Asimbonanga

On the day after Nelson Mandela died, an inter-faith prayer service was held on the steps of the City Hall for a crowd gathered on the Grand Parade in Cape Town.

People came with bunches of flowers. Someone handed out pictures of Madiba. Flags flew at half-mast.

The wind was blowing fiercely and its roaring carried away the words of rabbi, priest and imam, so we could not hear them, though we sensed their depth. We knew them to be words of homage and gratitude; we knew them to be words of praise and blessing. Surely the earth itself mourned the departure of this great man; surely all the wild beasts of Africa were also expressing homage and farewell.

A Zimbabwean man standing next to me told me: “When a man dies, we place upon the burial site his cup and plate and those other things he might have used in this life, and may still need, in the beyond. We do not keep his things.”

He continued: “Mr Mandela will be buried in his suit and black shoes. But he will leave to you, he will leave to you the people here, the broken bars of his prison cell, as lights.”

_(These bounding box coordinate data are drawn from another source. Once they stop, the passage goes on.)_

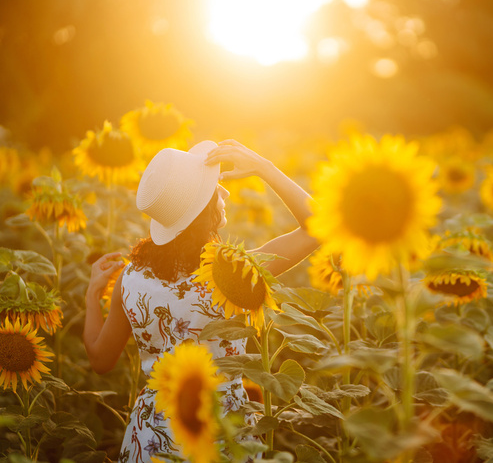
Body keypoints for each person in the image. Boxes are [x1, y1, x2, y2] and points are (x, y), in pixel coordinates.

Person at [82, 139, 318, 462]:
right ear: (203, 209)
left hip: (151, 435)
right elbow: (317, 227)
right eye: (216, 188)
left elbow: (100, 359)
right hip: (223, 432)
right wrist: (264, 167)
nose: (227, 193)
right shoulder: (235, 274)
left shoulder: (130, 279)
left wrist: (92, 296)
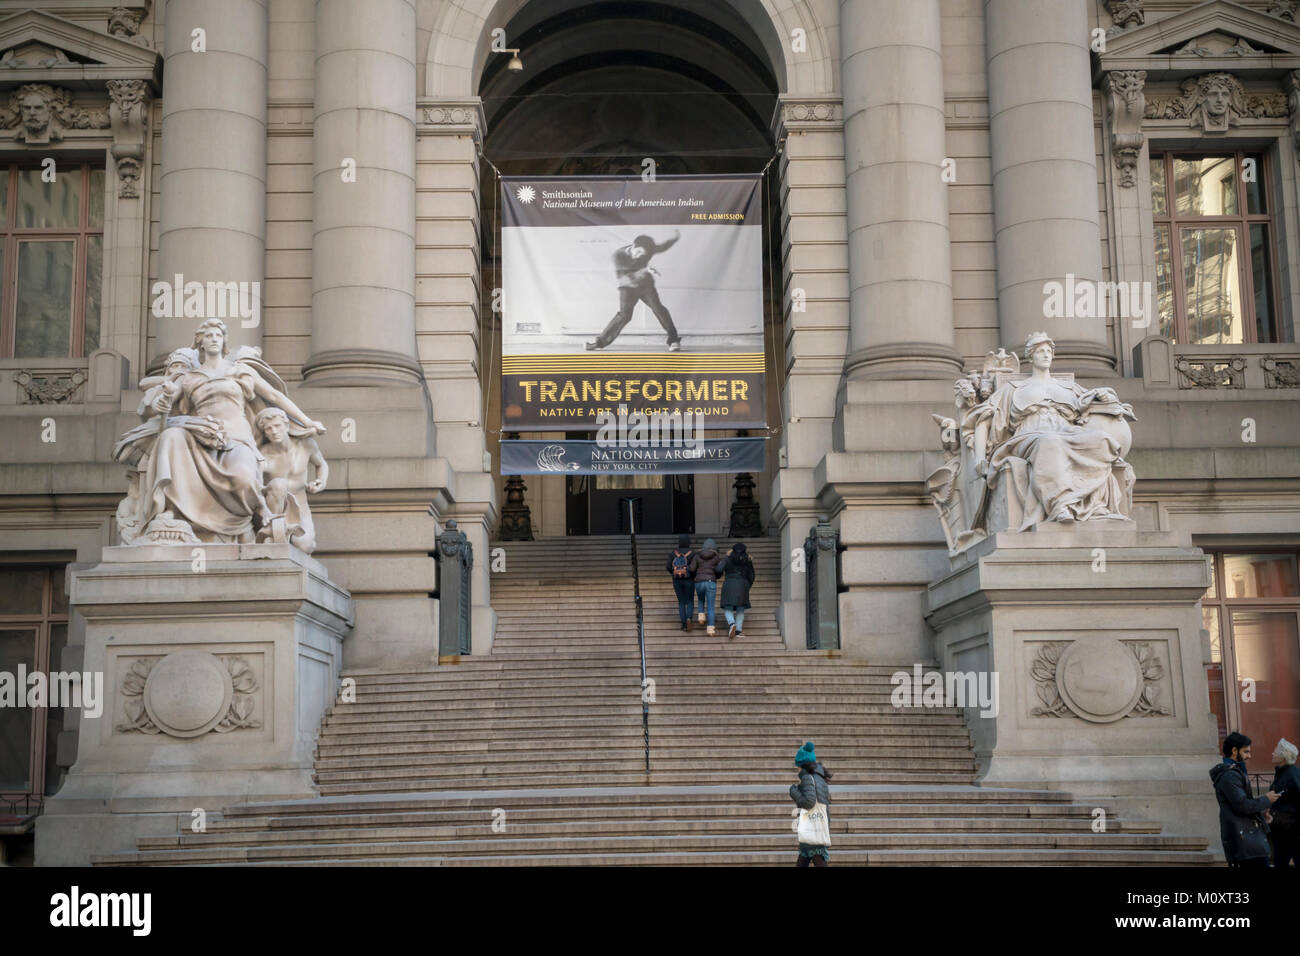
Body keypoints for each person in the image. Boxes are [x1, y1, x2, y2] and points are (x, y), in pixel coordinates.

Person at [586, 230, 682, 352]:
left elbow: (662, 247)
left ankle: (673, 340)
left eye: (644, 254)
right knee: (624, 316)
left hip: (646, 286)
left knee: (658, 308)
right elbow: (626, 275)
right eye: (638, 252)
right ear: (633, 246)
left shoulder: (647, 250)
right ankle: (599, 343)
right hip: (628, 287)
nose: (640, 255)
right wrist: (646, 269)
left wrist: (674, 238)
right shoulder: (618, 255)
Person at [1210, 731, 1280, 867]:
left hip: (1248, 841)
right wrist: (1266, 799)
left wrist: (1261, 815)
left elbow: (1242, 806)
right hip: (1245, 843)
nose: (1249, 756)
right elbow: (1242, 805)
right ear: (1234, 750)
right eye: (1246, 752)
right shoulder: (1229, 775)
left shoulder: (1235, 773)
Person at [789, 741, 832, 867]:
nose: (797, 768)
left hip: (812, 826)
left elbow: (809, 802)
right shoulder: (820, 777)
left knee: (818, 859)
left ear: (802, 765)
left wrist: (794, 792)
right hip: (818, 823)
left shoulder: (808, 778)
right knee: (804, 859)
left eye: (798, 765)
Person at [1268, 738, 1300, 869]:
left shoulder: (1292, 775)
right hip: (1282, 831)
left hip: (1292, 833)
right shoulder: (1283, 773)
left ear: (1283, 756)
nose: (1272, 753)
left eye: (1275, 751)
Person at [719, 542, 755, 640]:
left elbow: (718, 569)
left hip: (729, 584)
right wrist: (747, 585)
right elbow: (752, 575)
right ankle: (738, 631)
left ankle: (732, 624)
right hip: (743, 585)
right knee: (740, 608)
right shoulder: (748, 560)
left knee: (727, 606)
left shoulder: (727, 558)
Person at [688, 538, 724, 636]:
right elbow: (719, 570)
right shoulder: (716, 557)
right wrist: (716, 576)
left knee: (700, 599)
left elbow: (691, 569)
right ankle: (711, 629)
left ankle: (701, 616)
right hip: (710, 582)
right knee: (711, 607)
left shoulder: (697, 556)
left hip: (699, 581)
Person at [665, 533, 696, 632]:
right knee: (690, 601)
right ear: (688, 542)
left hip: (677, 581)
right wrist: (691, 575)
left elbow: (668, 566)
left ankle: (683, 624)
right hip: (689, 580)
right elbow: (694, 568)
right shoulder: (692, 553)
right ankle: (689, 619)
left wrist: (674, 574)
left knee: (681, 602)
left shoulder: (673, 553)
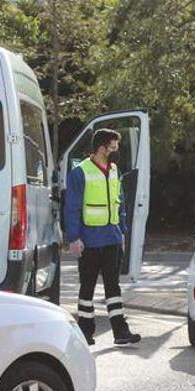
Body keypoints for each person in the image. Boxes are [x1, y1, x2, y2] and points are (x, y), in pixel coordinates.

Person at [64, 128, 141, 346]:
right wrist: (73, 238)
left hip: (112, 238)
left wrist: (122, 230)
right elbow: (72, 207)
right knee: (87, 286)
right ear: (101, 148)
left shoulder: (114, 169)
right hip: (89, 239)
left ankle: (120, 331)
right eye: (113, 147)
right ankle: (85, 331)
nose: (116, 151)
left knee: (113, 287)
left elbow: (120, 202)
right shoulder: (80, 172)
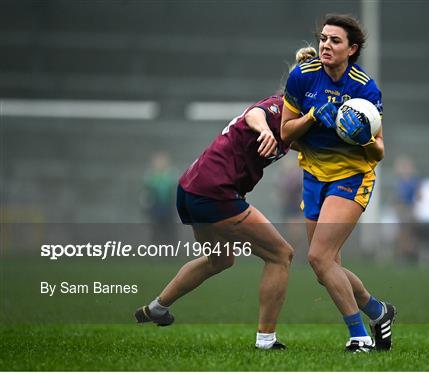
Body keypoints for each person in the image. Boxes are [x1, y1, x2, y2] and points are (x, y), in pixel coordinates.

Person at [134, 48, 318, 350]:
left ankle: (157, 307)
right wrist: (264, 131)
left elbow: (306, 146)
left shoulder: (291, 125)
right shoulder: (277, 107)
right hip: (214, 191)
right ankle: (265, 340)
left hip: (191, 188)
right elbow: (255, 114)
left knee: (220, 259)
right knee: (281, 254)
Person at [281, 14, 396, 353]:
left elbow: (379, 150)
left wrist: (360, 133)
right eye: (324, 39)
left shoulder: (364, 87)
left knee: (318, 257)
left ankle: (359, 336)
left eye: (335, 41)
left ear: (352, 49)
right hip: (314, 177)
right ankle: (379, 311)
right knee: (326, 266)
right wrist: (313, 116)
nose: (326, 45)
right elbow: (286, 132)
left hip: (351, 176)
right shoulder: (302, 78)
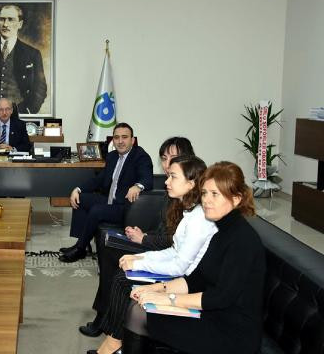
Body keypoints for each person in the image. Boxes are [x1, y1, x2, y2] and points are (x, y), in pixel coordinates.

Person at [90, 162, 265, 354]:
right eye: (204, 193)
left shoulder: (242, 240)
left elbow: (220, 298)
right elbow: (195, 279)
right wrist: (155, 288)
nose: (207, 200)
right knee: (138, 305)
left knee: (140, 313)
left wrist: (167, 298)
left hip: (231, 331)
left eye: (215, 194)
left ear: (236, 199)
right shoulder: (222, 232)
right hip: (213, 315)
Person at [80, 137, 196, 337]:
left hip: (162, 251)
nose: (167, 164)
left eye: (173, 157)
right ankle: (105, 316)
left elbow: (173, 241)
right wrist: (142, 233)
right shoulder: (173, 186)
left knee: (110, 253)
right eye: (164, 158)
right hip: (154, 242)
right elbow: (164, 229)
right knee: (106, 241)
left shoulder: (188, 193)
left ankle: (104, 319)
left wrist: (143, 239)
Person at [59, 122, 153, 263]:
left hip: (124, 207)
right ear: (113, 140)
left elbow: (147, 178)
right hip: (110, 200)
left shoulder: (140, 156)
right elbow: (99, 179)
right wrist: (78, 189)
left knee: (96, 210)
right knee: (80, 198)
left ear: (132, 140)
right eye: (116, 137)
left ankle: (79, 249)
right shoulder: (112, 156)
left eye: (124, 137)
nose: (120, 141)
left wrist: (138, 186)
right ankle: (82, 243)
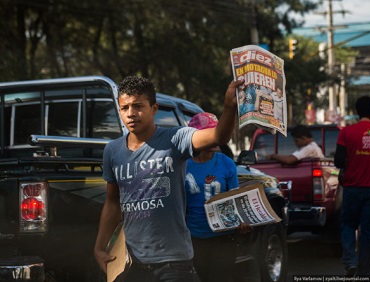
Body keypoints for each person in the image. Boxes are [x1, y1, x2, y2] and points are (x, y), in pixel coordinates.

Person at [93, 75, 244, 282]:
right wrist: (100, 247)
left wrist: (229, 107)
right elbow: (112, 202)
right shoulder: (112, 151)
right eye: (124, 108)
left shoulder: (175, 139)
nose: (131, 114)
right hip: (132, 263)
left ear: (154, 109)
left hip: (174, 264)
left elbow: (219, 136)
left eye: (138, 106)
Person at [184, 112, 252, 282]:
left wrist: (242, 221)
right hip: (194, 238)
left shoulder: (226, 163)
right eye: (209, 132)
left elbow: (234, 198)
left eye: (217, 131)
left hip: (224, 237)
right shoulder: (182, 165)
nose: (216, 137)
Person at [334, 95, 370, 277]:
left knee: (348, 225)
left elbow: (338, 161)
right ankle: (365, 271)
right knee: (368, 231)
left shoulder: (346, 132)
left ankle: (350, 262)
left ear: (356, 112)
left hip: (352, 188)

The crowd pressed and reformed, in the way crowds do, and the Zimbabwean was suddenly no longer at my side, but gone, swallowed by the movement of people. I was left listening to the haunting “Asimbonanga” sung by a small group of mourners, and the continued roaring of the wind.

I have been reflecting on those broken prison bars all these past weeks. They can indeed be taken up as a symbol of Nelson Mandela’s massive legacy of forgiveness and his singular disregard for revenge.

If they are held aloft, as beacons of ethical light, then Mandela’s “long, lonely, wasted years” would not have been in vain.

 

“Asimbonanga: We have not seen him
Asimbonang’ uMandela thina: We have not seen Mandela himself
Laph’ekhona: In the place where he is
Laph’ehleli khona: In the place where he is kept

Oh the sea is cold and the sky is grey
Look across the Island into the Bay
We are all islands till comes the day
We cross the burning water

Asimbonanga: We have not seen him
Asimbonang’ uMandela thina: We have not seen Mandela himself
Laph’ekhona: In the place where he is
Laph’ehleli khona: In the place where he is kept

A seagull wings across the sea
Broken silence is what I dream
Who has the words to close the distance
Between you and me

Asimbonanga: We have not seen him
Asimbonang’ uMandela thina: We have not seen Mandela himself
Laph’ekhona: In the place where he is
Laph’ehleli khona: In the place where he is kept

Steve Biko! Victoria Mxenge! Neil Aggett!

Asimbonanga
Asimbonang’ umfowethu thina: We have not seen our brother
Laph’ekhona: In the place where he is
Laph’wafela khona: In the place where he died

Hey wena!: Hey you!
Hey wena nawe!: Hey you and you as well
Siyofika nini la’ siyakhona? : When will we arrive at our destination?”

 

Asimbonanga – We have not seen him – by Johnny Clegg and Savuka from their album Third World Child (1987) was composed during the 1987 State of Emergency, when South Africa was heaving with political unrest; when we could not see Nelson Mandela,  but when everyone felt his power, like that of a lion, waiting in his cell.